§ Written request:
Copy the records below without any change, beginning at the line that contains "collectors: L. J. Brass" and continuing through the line that contains "state / province: Missouri", both included.

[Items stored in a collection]
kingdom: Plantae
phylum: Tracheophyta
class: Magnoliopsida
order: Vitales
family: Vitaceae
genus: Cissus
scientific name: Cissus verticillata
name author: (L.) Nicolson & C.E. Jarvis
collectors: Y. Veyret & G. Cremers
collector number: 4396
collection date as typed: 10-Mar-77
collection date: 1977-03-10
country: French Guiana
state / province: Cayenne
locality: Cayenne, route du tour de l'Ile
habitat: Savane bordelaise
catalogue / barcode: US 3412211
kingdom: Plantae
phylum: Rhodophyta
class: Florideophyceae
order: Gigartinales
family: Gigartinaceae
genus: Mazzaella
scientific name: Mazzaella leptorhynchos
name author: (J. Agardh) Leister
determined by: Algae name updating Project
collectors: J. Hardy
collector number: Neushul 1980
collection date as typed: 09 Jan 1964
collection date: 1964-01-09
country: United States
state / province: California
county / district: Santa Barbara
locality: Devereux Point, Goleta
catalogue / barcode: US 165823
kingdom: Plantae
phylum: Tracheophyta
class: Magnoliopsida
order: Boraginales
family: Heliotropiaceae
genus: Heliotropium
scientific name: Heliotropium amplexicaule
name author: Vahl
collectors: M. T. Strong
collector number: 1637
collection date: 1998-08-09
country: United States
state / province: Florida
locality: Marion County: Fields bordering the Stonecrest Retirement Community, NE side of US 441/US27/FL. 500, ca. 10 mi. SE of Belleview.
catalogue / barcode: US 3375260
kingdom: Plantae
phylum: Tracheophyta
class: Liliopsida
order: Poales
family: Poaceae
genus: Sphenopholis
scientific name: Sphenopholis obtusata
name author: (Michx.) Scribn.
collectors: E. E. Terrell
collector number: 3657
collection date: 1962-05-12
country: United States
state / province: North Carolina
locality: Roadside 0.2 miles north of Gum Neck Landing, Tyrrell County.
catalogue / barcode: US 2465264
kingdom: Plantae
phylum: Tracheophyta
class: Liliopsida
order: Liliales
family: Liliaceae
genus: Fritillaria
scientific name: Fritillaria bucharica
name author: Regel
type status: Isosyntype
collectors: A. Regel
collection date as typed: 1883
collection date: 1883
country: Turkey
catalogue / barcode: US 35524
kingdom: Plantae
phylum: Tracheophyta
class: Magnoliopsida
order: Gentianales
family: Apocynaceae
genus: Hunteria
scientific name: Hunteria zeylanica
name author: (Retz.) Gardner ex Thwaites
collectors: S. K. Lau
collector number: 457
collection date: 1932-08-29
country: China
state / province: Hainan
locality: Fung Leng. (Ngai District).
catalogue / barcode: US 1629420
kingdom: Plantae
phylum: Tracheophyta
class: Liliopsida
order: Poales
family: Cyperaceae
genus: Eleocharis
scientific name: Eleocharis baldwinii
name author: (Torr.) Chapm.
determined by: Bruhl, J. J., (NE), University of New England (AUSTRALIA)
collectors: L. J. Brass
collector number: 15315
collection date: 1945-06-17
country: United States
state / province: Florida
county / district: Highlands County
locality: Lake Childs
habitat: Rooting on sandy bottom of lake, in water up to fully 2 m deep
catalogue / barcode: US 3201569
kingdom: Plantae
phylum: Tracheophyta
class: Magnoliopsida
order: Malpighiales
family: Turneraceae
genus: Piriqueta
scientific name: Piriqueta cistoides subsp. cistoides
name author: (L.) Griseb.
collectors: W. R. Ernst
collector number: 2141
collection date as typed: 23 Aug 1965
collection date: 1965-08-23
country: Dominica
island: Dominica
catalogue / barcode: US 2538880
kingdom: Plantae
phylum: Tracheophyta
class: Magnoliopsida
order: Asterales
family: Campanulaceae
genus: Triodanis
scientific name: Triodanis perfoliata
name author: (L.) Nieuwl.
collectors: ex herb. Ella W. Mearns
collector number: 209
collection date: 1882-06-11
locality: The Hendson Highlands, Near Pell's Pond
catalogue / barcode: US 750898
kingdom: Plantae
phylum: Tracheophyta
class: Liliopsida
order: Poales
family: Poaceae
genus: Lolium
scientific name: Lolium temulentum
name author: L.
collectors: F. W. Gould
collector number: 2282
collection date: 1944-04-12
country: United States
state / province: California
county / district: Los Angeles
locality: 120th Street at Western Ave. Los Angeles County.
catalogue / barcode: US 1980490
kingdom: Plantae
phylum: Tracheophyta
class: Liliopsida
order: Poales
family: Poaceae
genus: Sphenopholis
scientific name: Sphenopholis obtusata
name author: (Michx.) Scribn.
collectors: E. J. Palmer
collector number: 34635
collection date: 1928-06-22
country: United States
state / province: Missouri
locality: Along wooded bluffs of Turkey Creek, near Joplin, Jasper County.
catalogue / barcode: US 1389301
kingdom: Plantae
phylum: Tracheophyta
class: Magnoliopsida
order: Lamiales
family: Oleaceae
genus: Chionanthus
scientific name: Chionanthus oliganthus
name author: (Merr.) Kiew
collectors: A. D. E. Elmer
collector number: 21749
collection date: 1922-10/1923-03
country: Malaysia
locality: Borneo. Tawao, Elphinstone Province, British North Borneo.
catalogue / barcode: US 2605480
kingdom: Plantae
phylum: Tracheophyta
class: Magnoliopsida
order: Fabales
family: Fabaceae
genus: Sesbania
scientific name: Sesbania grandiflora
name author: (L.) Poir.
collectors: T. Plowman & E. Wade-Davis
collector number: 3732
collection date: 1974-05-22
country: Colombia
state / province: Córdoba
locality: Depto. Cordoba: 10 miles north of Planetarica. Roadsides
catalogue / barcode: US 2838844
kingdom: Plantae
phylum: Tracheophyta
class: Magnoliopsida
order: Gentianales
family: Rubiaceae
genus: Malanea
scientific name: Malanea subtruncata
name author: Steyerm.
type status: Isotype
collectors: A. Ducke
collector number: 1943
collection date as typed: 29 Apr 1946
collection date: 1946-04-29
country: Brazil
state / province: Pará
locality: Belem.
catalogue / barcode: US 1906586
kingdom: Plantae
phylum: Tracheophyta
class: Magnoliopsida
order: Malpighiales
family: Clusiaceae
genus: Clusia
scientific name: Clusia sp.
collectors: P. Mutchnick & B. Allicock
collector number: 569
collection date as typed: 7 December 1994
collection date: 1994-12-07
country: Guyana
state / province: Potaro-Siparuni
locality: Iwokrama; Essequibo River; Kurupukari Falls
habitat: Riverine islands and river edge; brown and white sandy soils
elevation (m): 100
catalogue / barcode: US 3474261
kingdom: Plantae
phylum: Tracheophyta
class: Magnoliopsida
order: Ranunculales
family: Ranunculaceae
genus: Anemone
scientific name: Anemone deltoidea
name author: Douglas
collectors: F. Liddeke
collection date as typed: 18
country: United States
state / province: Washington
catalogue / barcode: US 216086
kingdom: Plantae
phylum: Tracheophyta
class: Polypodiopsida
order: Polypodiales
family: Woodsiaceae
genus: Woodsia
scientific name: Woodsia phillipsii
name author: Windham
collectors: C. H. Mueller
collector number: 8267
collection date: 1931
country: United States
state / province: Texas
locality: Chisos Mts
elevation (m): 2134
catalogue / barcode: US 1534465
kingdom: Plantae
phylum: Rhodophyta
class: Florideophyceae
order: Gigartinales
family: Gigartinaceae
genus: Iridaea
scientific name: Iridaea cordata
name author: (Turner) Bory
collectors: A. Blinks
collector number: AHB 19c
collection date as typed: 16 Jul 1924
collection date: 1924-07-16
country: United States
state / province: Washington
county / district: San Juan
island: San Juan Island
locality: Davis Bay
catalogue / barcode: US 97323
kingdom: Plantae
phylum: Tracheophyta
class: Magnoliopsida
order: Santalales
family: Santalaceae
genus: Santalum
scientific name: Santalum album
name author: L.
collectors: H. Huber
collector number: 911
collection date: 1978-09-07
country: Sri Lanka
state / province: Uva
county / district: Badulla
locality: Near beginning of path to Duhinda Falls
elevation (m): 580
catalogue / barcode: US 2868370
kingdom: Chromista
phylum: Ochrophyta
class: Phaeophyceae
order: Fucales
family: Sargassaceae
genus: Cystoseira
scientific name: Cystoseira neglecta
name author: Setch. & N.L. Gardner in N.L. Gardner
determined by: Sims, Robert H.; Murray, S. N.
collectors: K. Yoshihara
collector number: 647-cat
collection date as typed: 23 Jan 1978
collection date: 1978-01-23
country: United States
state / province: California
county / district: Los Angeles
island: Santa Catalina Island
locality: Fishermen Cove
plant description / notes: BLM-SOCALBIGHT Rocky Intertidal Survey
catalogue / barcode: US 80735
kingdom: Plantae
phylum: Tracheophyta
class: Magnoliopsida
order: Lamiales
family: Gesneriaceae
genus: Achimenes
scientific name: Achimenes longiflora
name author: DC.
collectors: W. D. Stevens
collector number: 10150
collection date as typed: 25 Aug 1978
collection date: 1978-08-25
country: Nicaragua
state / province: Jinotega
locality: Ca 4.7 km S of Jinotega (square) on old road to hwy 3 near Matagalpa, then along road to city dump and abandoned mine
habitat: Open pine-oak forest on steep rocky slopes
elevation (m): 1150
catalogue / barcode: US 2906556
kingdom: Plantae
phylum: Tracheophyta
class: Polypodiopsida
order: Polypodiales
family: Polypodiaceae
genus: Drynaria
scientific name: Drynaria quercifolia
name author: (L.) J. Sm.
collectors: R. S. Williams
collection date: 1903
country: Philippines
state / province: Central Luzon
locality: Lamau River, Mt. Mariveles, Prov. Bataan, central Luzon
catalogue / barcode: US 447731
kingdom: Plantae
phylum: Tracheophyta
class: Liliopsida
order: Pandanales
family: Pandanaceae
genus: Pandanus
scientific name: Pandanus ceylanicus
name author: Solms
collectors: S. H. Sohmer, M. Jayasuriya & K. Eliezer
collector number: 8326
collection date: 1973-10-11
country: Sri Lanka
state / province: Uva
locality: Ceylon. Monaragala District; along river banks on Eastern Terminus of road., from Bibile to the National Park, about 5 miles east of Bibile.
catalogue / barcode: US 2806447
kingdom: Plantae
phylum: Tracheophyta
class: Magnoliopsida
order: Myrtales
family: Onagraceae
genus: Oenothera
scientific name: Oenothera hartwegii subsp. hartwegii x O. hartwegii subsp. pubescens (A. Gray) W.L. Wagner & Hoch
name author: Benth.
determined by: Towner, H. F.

§ Response to this exercise:
collectors: L. J. Brass
collector number: 15315
collection date: 1945-06-17
country: United States
state / province: Florida
county / district: Highlands County
locality: Lake Childs
habitat: Rooting on sandy bottom of lake, in water up to fully 2 m deep
catalogue / barcode: US 3201569
kingdom: Plantae
phylum: Tracheophyta
class: Magnoliopsida
order: Malpighiales
family: Turneraceae
genus: Piriqueta
scientific name: Piriqueta cistoides subsp. cistoides
name author: (L.) Griseb.
collectors: W. R. Ernst
collector number: 2141
collection date as typed: 23 Aug 1965
collection date: 1965-08-23
country: Dominica
island: Dominica
catalogue / barcode: US 2538880
kingdom: Plantae
phylum: Tracheophyta
class: Magnoliopsida
order: Asterales
family: Campanulaceae
genus: Triodanis
scientific name: Triodanis perfoliata
name author: (L.) Nieuwl.
collectors: ex herb. Ella W. Mearns
collector number: 209
collection date: 1882-06-11
locality: The Hendson Highlands, Near Pell's Pond
catalogue / barcode: US 750898
kingdom: Plantae
phylum: Tracheophyta
class: Liliopsida
order: Poales
family: Poaceae
genus: Lolium
scientific name: Lolium temulentum
name author: L.
collectors: F. W. Gould
collector number: 2282
collection date: 1944-04-12
country: United States
state / province: California
county / district: Los Angeles
locality: 120th Street at Western Ave. Los Angeles County.
catalogue / barcode: US 1980490
kingdom: Plantae
phylum: Tracheophyta
class: Liliopsida
order: Poales
family: Poaceae
genus: Sphenopholis
scientific name: Sphenopholis obtusata
name author: (Michx.) Scribn.
collectors: E. J. Palmer
collector number: 34635
collection date: 1928-06-22
country: United States
state / province: Missouri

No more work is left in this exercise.